What the exercise asks ▸ What is the number of lines in these entries that include "asunto"? Write that number and no other text.

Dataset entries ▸
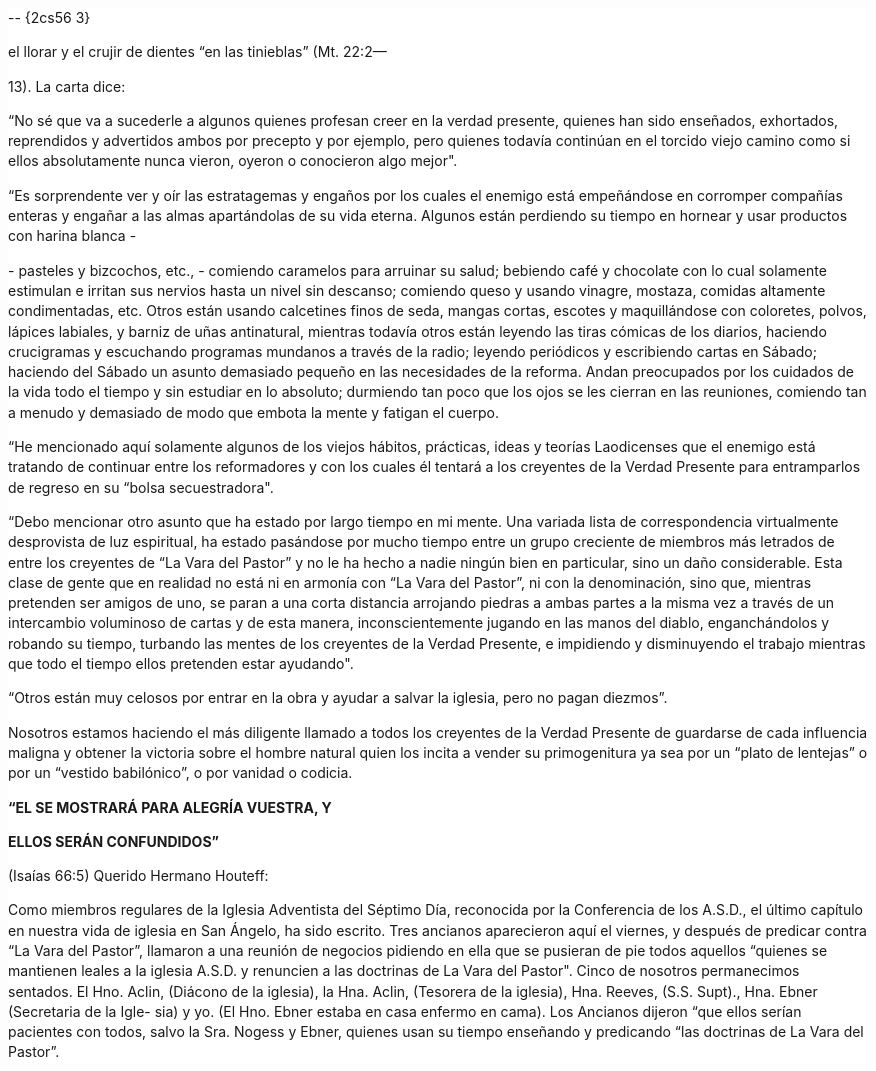  -- {2cs56 3}   
  
  el llorar y el crujir de dientes “en las tinieblas” (Mt. 22:2—

13\). La carta dice:

 “No sé que va a sucederle a algunos quienes profesan creer en la verdad presente, quienes han sido enseñados, exhortados, reprendidos y advertidos ambos por precepto y por ejemplo, pero quienes todavía continúan en el torcido viejo camino como si ellos absolutamente nunca vieron, oyeron o conocieron algo mejor".

 “Es sorprendente ver y oír las estratagemas y engaños por los cuales el enemigo está empeñándose en corromper compañías enteras y engañar a las almas apartándolas de su vida eterna. Algunos están perdiendo su tiempo en hornear y usar productos con harina blanca -

\- pasteles y bizcochos, etc., - comiendo caramelos para arruinar su salud; bebiendo café y chocolate con lo cual solamente estimulan e irritan sus nervios hasta un nivel sin descanso; comiendo queso y usando vinagre, mostaza, comidas altamente condimentadas, etc. Otros están usando calcetines finos de seda, mangas cortas, escotes y maquillándose con coloretes, polvos, lápices labiales, y barniz de uñas antinatural, mientras todavía otros están leyendo las tiras cómicas de los diarios, haciendo crucigramas y escuchando programas mundanos a través de la radio; leyendo periódicos y escribiendo cartas en Sábado; haciendo del Sábado un asunto demasiado pequeño en las necesidades de la reforma. Andan preocupados por los cuidados de la vida todo el tiempo y sin estudiar en lo absoluto; durmiendo tan poco que los ojos se les cierran en las reuniones, comiendo tan a menudo y demasiado de modo que embota la mente y fatigan el cuerpo.

 “He mencionado aquí solamente algunos de los viejos hábitos, prácticas, ideas y teorías Laodicenses que el enemigo está tratando de continuar entre los reformadores y con los cuales él tentará a los creyentes de la Verdad Presente para entramparlos de regreso en su “bolsa secuestradora".

 “Debo mencionar otro asunto que ha estado por largo tiempo en mi mente. Una variada lista de correspondencia virtualmente desprovista de luz espiritual, ha estado pasándose por mucho tiempo entre un grupo creciente de miembros más letrados de entre los creyentes de “La Vara del Pastor” y no le ha hecho a nadie ningún bien en particular, sino un daño considerable. Esta clase de gente que en realidad no está ni en armonía con “La Vara del Pastor”, ni con la denominación, sino que, mientras pretenden ser amigos de uno, se paran a una corta distancia arrojando piedras a ambas partes a la misma vez a través de un intercambio voluminoso de cartas y de esta manera, inconscientemente jugando en las manos del diablo, enganchándolos y robando su tiempo, turbando las mentes de los creyentes de la Verdad Presente, e impidiendo y disminuyendo el trabajo mientras que todo el tiempo ellos pretenden estar ayudando".

 “Otros están muy celosos por entrar en la obra y ayudar a salvar la iglesia, pero no pagan diezmos”.

Nosotros estamos haciendo el más diligente llamado a todos los creyentes de la Verdad Presente de guardarse de cada influencia maligna y obtener la victoria sobre el hombre natural quien los incita a vender su primogenitura ya sea por un “plato de lentejas” o por un “vestido babilónico”, o por vanidad o codicia.

 **“EL SE MOSTRARÁ PARA ALEGRÍA VUESTRA, Y**

**ELLOS SERÁN CONFUNDIDOS”**

(Isaías 66:5) Querido Hermano Houteff:

Como miembros regulares de la Iglesia Adventista del Séptimo Día, reconocida por la Conferencia de los A.S.D., el último capítulo en nuestra vida de iglesia en San Ángelo, ha sido escrito. Tres ancianos aparecieron aquí el viernes, y después de predicar contra “La Vara del Pastor”, llamaron a una reunión de negocios pidiendo en ella que se pusieran de pie todos aquellos “quienes se mantienen leales a la iglesia A.S.D. y renuncien a las doctrinas de La Vara del Pastor". Cinco de nosotros permanecimos sentados. El Hno. Aclin, (Diácono de la iglesia), la Hna. Aclin, (Tesorera de la iglesia), Hna. Reeves, (S.S. Supt)., Hna. Ebner (Secretaria de la Igle- sia) y yo. (El Hno. Ebner estaba en casa enfermo en cama). Los Ancianos dijeron “que ellos serían pacientes con todos, salvo la Sra. Nogess y Ebner, quienes usan su tiempo enseñando y predicando “las doctrinas de La Vara del Pastor”.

Result below ▸ 2